“Well,” said I, after we had pretty nigh wrung each other’s hands off in friendly greeting, “and how are you all getting on aboard the dear old barquey? I want to hear about everybody.”

“Begorrah, Dick, give me toime to recover me bre’th, me bhoy, an’ thin I’ll till ye ivverythin’,” and then he continued in a bashful sort of way, unlike his usual off-hand manner, “I’ve lift the say for good, an’ sit up for a docther ashore on me own hook, faith.”

“Why!” I exclaimed in great surprise, “how’s that?”

“Bedad, you’d betther axe y’r sister.”

“What! my sister Janet?”

“Faith, yis; the very same little darlint of a colleen. Dick, ye spalpeen, jist lit me shake y’r fist agin, lad. I’m the happiest man in the wurrld!”

“Whee-e-e-e-eew,” I whistled through my teeth. “This is indeed a surprise!”

Then it all came out, Garry telling a long yarn about his calling at my mother’s house to ask about me some few months back, and meeting there Elsie, whom he had no difficulty in identifying, he said, as “the little girl of the ghost-ship,” though she had grown a bit taller and was more good-looking than he remembered her at the time he saw her on board the Saint Pierre. But, good-looking as she was, he did not think her to be compared to my sister Janet, with whom he had evidently fallen in love at first sight and very deeply so, too!

On his subsequently declaring his passion, impetuous as usual, after a very short acquaintance, my mother insisted as a first step to entertaining his suit that he should leave the sea, as he had another profession by which he was quite capable of supporting a wife as well as himself, if he so pleased.

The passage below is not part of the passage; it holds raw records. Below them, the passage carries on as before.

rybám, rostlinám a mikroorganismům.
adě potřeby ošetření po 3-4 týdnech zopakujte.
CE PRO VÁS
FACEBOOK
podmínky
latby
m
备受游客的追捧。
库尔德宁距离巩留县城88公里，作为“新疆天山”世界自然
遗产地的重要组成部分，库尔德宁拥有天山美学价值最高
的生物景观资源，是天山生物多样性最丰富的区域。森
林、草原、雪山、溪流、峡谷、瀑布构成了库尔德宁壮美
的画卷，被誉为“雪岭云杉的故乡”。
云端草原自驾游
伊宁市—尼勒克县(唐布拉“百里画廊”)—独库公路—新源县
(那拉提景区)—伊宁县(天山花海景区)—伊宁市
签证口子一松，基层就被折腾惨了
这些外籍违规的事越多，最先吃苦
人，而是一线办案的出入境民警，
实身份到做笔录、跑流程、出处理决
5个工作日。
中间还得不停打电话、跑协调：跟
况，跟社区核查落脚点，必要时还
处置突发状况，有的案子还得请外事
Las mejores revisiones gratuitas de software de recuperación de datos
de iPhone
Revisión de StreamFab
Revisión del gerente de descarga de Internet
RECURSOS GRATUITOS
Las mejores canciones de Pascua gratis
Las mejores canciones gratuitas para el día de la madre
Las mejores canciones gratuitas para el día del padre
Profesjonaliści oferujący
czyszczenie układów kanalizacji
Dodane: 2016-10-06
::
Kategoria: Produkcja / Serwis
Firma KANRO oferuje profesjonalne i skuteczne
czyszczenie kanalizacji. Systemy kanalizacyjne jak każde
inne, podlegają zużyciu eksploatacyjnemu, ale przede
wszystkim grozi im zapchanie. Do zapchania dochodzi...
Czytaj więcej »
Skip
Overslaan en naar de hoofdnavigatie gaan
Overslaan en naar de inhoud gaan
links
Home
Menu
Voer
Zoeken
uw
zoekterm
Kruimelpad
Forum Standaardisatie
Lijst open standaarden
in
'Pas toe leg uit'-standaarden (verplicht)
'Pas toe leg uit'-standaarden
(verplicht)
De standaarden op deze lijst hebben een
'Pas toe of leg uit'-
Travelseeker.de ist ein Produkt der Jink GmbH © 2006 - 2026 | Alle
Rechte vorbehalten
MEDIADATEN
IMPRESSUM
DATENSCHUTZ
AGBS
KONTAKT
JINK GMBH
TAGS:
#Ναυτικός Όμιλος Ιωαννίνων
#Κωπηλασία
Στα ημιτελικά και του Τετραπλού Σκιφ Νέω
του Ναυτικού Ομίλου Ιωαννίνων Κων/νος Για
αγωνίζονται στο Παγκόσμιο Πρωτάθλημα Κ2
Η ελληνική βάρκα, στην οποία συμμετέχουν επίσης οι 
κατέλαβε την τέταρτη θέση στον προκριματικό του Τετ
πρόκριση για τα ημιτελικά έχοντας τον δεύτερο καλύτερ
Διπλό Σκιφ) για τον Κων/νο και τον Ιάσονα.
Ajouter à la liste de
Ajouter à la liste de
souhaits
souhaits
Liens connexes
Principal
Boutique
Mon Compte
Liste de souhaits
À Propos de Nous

“Faith, and I wint an’ bought a practis’ at onst, havin’ a snig little sum stowed away in the bank,” continued Garry, “the savin’s of me pay for the last five year an’ more, besides that money we all got for salvagin’ the French ship, sure, of which I nivver spint a ha’poth. But aven thin, Dick, ould chap, yer dear ould mother wern’t satisfied, bless her ould heart. She sid that yer sisther an’ mesilf wu’ld have to wait to git marri’d till you came home, ye spalpeen; an’ not thin aven, if so be as how ye’d turn nasty an’ disagreyable, an’ refuse yer consint. Faith, ye won’t now, will ye? or, bedad, I’ll be afther breakin’ ivvrey bone in y’r body, avic, an’ thin have to plasther ye up ag’in.”